Do I like anything “Hollyweird” makes?
No doubt after reading my assessment of the following titles you will wonder why I waste my time sitting in front of the flatscreen.
God only knows just how many times I’ve asked myself that same question. I rarely see the latest releases at the box office now waiting instead for them to hit the streaming services a month later. And no, my reason for avoiding the movie houses is not because of the pandemic.
With all the excrement I’ve sat through this year along with the past five years or more I’ve gotten to the point maybe it’s time to just leave the flatscreen off for a while and pick up one of the books I’ve got sitting in storage bins that I’ve yet to open and read.
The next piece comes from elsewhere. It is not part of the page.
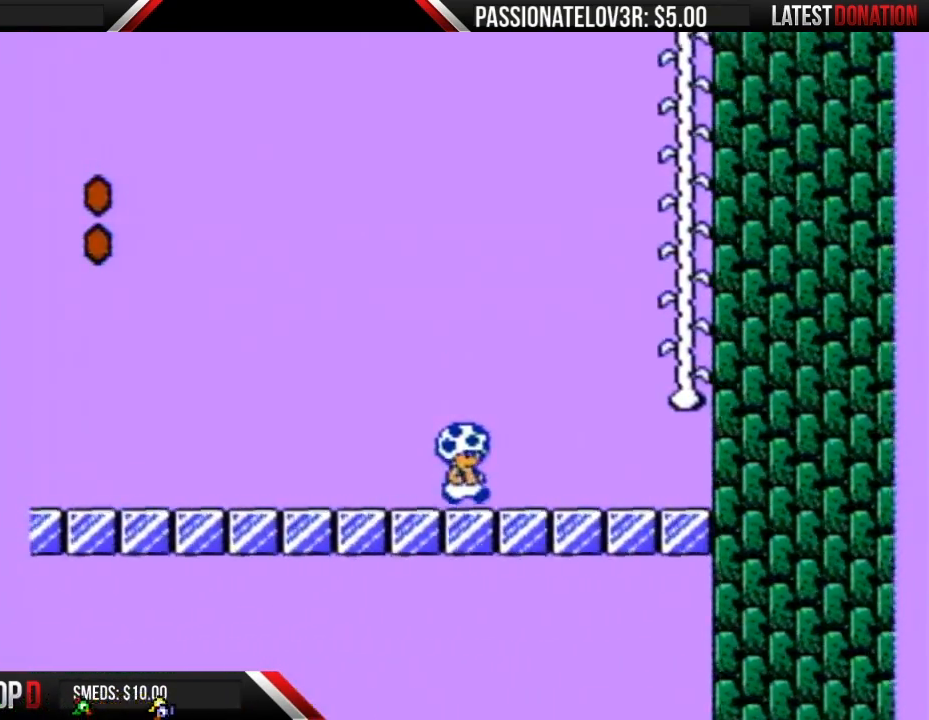
{"buttons": ["A", "B", "DPAD_RIGHT"], "events": [[200, "A", "down"]]}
Hence the good news! The bottom line is I haven’t given up on the motion picture industry. I’m just no longer buying what “Hollyweird” is selling. They aren’t movies. They are products.
I’ll stick to the old stuff of yesteryear like the “Airport” disaster movies of the 70s, “Bullitt” (1968), “Forbidden Planet” (1956), “The Great Race” (1965) ,“Logan’s Run” (1976) and “North by Northwest” (1959). Films I’ve seen numerous times the past few decades that I’ve watched again this year on streaming services and countless others that were free of woke agendas (You listening “Woke” Disney?), superheroes from the Marvel and DC franchises whose low box office receipts prove they’ve overstayed their welcome, sequels and remakes no one asked for and predictable gone-too-soon music biopics where I already know how they end.What’s kept me from boycotting “Hollyweird” completely is hope that one day Tinseltown will return to making movies entertaining again to the point I’m excited to see them on the big or small screen and if they are so good I can't wait to watch them again later.
There are movies I’ve seen over the past ten years that prove “Hollyweird” can make a good movie if they really gave a crap about what audiences want to see. “The Social Network” (2010), “Argo” (2012), “Batman V Superman: Dawn of Justice” (2016), “La La Land” (2016) and “Rogue One: A Star Wars Story” (2016) proved that…IN MY OPINION! NOT YOURS! Pictures I will review eventually adding to my personal list of the 100 best films I don’t tire of watching on occasion.
I still believe sometime in the coming years before I leave this world both literally and physically (since I want my remains sent off into space) and become one with “The Dark Side of The Force” “Hollyweird” might and I stress the word “might” make a movie that’s worth seeing more than once or to quote Judd Nelson’s foul-mouthed rebellious high school student John Bender from “The Breakfast Club” (1985) (another classic I've seen numerous times) “pumps my nads!”